Fox Business via NY Post

Dick FuldFormer Lehman Brothers CEO Dick Fuld, who ran one of the largest Wall Street firms before its 2008 collapse, decided to end his two-year tenure at Legend Securities amid mounting regulatory scrutiny concerning his role at the small brokerage firm, FOX Business Network reported yesterday.

The problem for Fuld centered on regulators’ continued questioning of how much business he was generating at the firm and Fuld’s inability to obtain brokerage licenses from state regulators, according to people with direct knowledge of the matter.

Anthony Fusco, the CEO of Legend Securities, would neither confirm nor deny the circumstances behind Fuld’s departure. Fuld didn’t return telephone calls or an e-mail placed through his attorney.

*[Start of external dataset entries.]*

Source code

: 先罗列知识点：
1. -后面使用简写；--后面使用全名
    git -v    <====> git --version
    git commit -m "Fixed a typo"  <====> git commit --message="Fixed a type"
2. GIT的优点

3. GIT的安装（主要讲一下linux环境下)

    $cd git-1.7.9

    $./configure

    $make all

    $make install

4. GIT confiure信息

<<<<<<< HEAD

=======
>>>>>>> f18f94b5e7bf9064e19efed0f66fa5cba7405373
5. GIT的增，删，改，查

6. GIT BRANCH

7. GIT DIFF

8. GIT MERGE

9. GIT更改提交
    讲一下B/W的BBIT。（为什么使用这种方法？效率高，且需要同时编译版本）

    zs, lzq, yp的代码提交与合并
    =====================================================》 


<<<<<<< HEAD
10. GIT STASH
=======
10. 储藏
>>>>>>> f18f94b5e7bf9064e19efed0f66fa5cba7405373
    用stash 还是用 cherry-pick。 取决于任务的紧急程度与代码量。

Fuld is one of Wall Street’s most controversial players. Known as the “gorilla” for his tough management style, he spent nearly 30 years in the business, all of them at Lehman Brothers, rising to the position of CEO as he built the firm into one of Wall Street’s largest. But Lehman’s September 2008 collapse, and his role in the firm’s demise, remains a stain on his record.

Lehman’s bankruptcy sparked the broader collapse of the US financial system. Many blame Fuld for the firm’s business model that focused on taking big risks in real estate.